I haven’t had any success with weight loss so far. In fact, I have gained. I believe this is due to my cat dying. I’m still working through that. I find myself in the same position every year at Christmas time. I keep telling myself next year will be different and I will be much thinner. This never happens. It’s amazing how fast a year goes by. I’m glad the holidays are over. They are stressful mainly because of my weight. I just feel so huge. This is the largest I have ever been.
I’m still on the gabriel method. My cravings have all but disappeared.
If it’s not in front of me, I don’t even think about it. I did well on Christmas day. I had a green smoothie before I went to Christmas dinner. This helped tremendously. I didn’t do so well yesterday at another holiday function. My sister-in-law kept going on and on about how good her baked goods were. I felt the obligation to eat them and then tell her how good they were. I won’t do that again. I’m not sure why I felt the need to do that. It was almost as if I owed her the compliment. I think next time I will just tell her they are wonderful without trying them. I always feel terrible after I eat sugar. I get a huge headache and yesterday was no exception.
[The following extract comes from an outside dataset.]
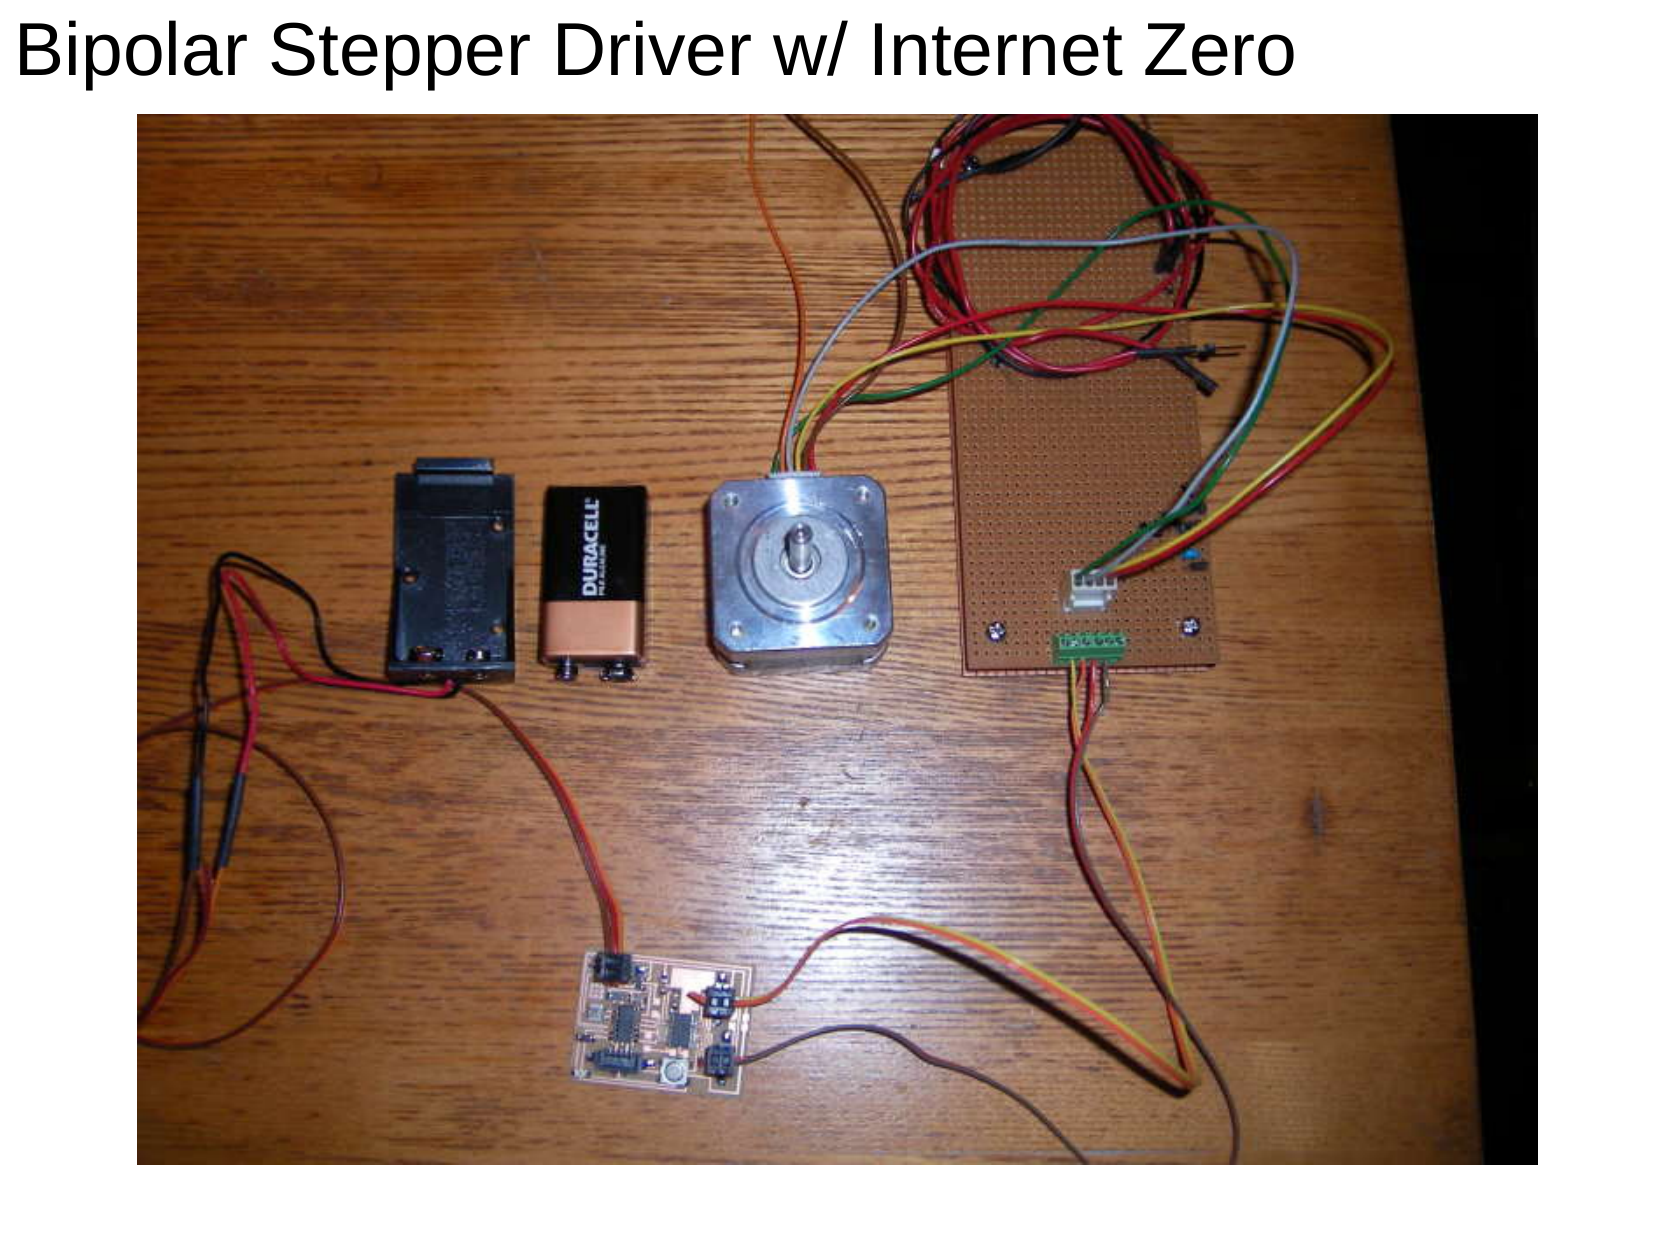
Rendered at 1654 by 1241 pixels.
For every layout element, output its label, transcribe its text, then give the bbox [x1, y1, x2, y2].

picture [137, 114, 1538, 1165]
text_box Bipolar Stepper Driver w/ Internet Zero [0, 0, 1654, 108]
I have been drinking more water and haven’t had a diet pepsi in about a week. That’s huge for me. I think the tapping has helped this. I also need to do more interval training. I was listening to Jon’s last podcast of the year. He was talking about exercising 20 minutes with 10 second intervals of going as fast as you can. I need to start incorporating this into my routine. I also need to start a routine. I also need to get better at including protein, omegas and live food at every meal.
I have a lot of things I still need to work on regarding my emotional triggers. I have been working with an eft practioner. This has been helping but not as fast as I would like it to. I want everything yesterday. I hope that this new year will bring clarity, peace and joy to everyone.